Limitations & Future Work

  • Dependency on dLLM "order sensitivity": If future dLLMs become perfectly order-invariant, the watermark signal may vanish (an "adversarial training" risk).
  • One-step lookahead doubles inference time; multi-step lookahead costs are exponential, making strong watermark modes expensive to deploy.
  • Binary hashing provides only 1 bit per position, resulting in low channel capacity. Embedding complex signatures (e.g., timestamps) would require expansion to \(k\)-bit hashing.
  • Primarily validated on LLaDA and Dream; generalization to larger scales or different dLLM architectures remains to be fully verified.
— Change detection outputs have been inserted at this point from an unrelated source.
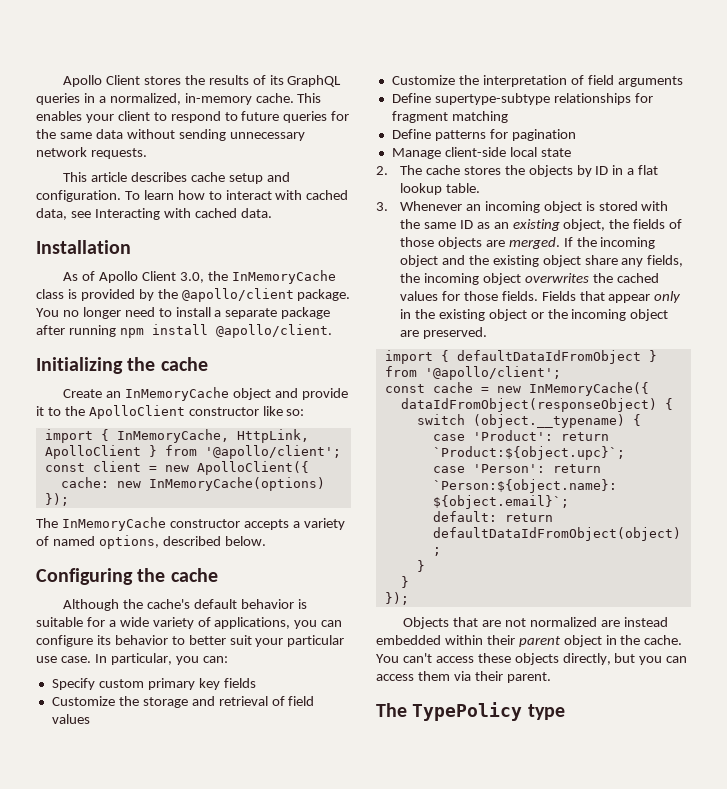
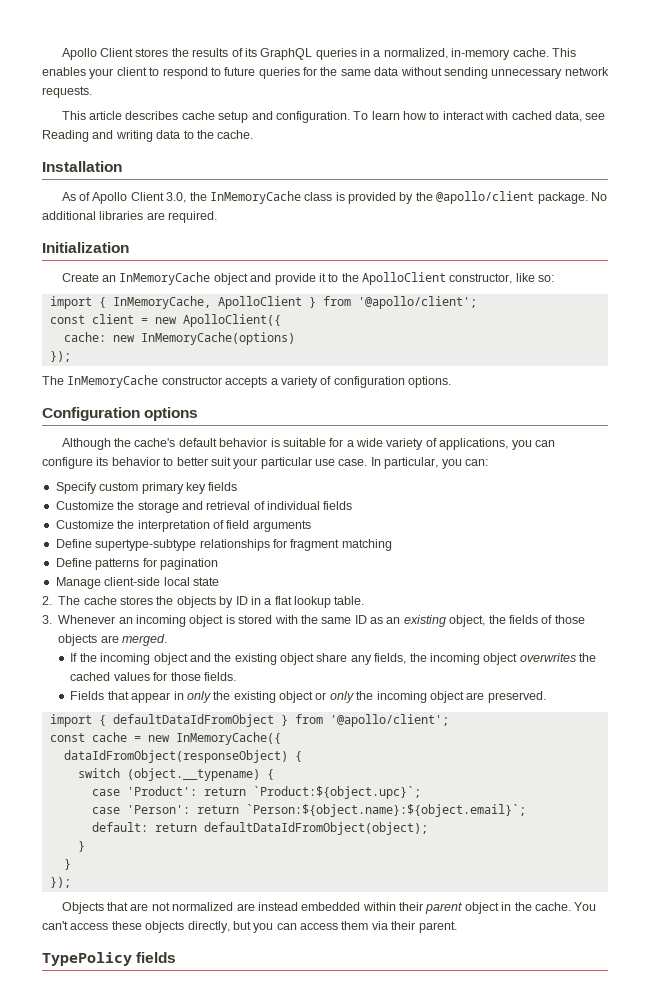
[94,208,272,220] Interacting with cached data. -> [42,130,254,142] Reading and writing data to the cache.
[36,307,331,319] [36,324,332,338] [36,357,208,374] You no longer need to install a separate package after running npm install @apollo/client. // Initializing the cache -> [590,192,607,201] [42,211,218,223] [42,242,129,253] No additional libraries are required. // Initialization
[188,407,259,416] constructor -> [449,273,513,284] constructor,
[236,429,309,443] HttpLink, -> (211, 302) none
[52,535,266,549] [36,568,218,585] named options, described below. // Configuring the cache -> [333,376,451,388] [42,407,199,421] configuration options. // Configuration options
[288,696,315,706] [51,714,90,724] field values -> [267,501,353,510] individual fields
(560, 243) none -> (167, 640) //
(538, 296) none -> (236, 676) //
[654,291,682,303] [399,309,411,319] only in -> [173,691,211,703] in only
(544, 315) none -> [329,691,354,703] only
[376,702,565,721] The TypePolicy type -> [42,952,177,966] TypePolicy fields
  • Under rewriting attacks, AUC still drops to 0.85; strong adversarial rewriters might further degrade performance.
  • vs. Autoregressive Green/Red List (Kirchenbauer et al.): Those rely on fixed causal contexts which dLLMs lack, and biasing probabilities incurs quality costs. dgMARK avoids probability modification.
  • vs. Distortion-free Watermarking (Aaronson-Kirchner, Christ et al.): These preserve distributions via GumbelMax or long sequences but with high overhead. dgMARK preserves distributions on dLLMs with almost zero overhead.
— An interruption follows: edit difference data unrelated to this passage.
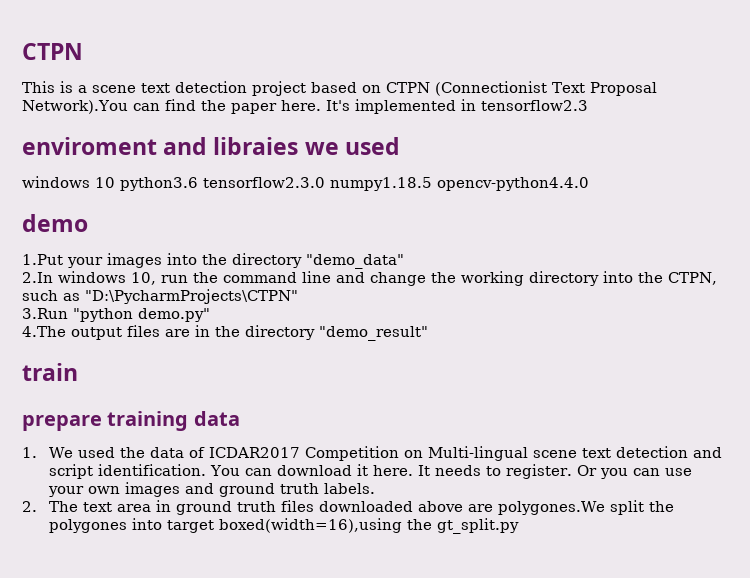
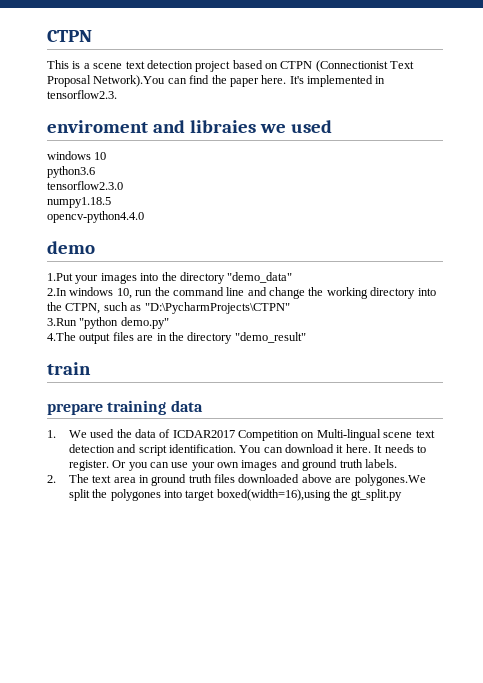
[480,100,588,111] tensorflow2.3 -> [47,90,117,99] tensorflow2.3.
(115, 182) none -> (107, 156) //
(198, 184) none -> (95, 172) //
(325, 182) none -> (123, 185) //
(432, 184) none -> (111, 202) //

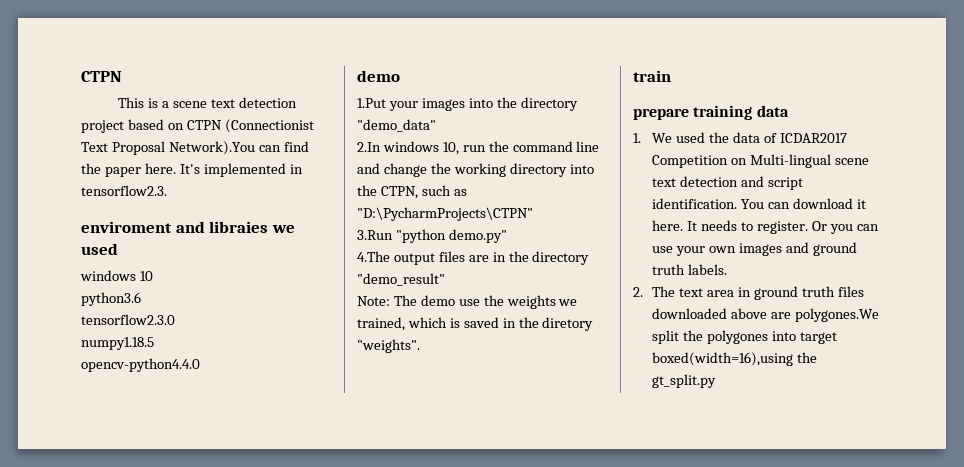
(306, 337) none -> [357,295,578,309] [357,317,594,331] [357,339,420,353] // Note: The demo use the weights we trained, which is saved in the diretory "weights".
  • vs. Concurrent dLLM Watermarking (Bagchi / Wu / Gloaguen / Raban): Those still focus on probability shaping or controlled sampling. dgMARK is the first to use decoding order exclusively as the channel.
  • Insight: Any generative system that is "theoretically order-invariant but practically order-sensitive" (e.g., image or video diffusion) could potentially reuse the "order channel watermarking" concept.

Rating

  • Novelty: ⭐⭐⭐⭐⭐ Using decoding order as a channel is a genuinely new framing and pioneers the non-probabilistic path for dLLM watermarking.
  • Experimental Thoroughness: ⭐⭐⭐⭐ Covered two dLLMs, three decoding strategies, four attacks, and multiple baselines. Lacks a detailed head-to-head comparison with concurrent dLLM watermarking works.
  • Writing Quality: ⭐⭐⭐⭐ Clear motivation, intuitive algorithm diagrams. Theoretical analysis of how order sensitivity translates to detectable statistics could be deeper.
  • Value: ⭐⭐⭐⭐⭐ As dLLMs rapidly industrialize (Mercury, Gemini Diffusion), provenance watermarking is a critical need. This work provides the first high-quality, low-overhead, and robust solution.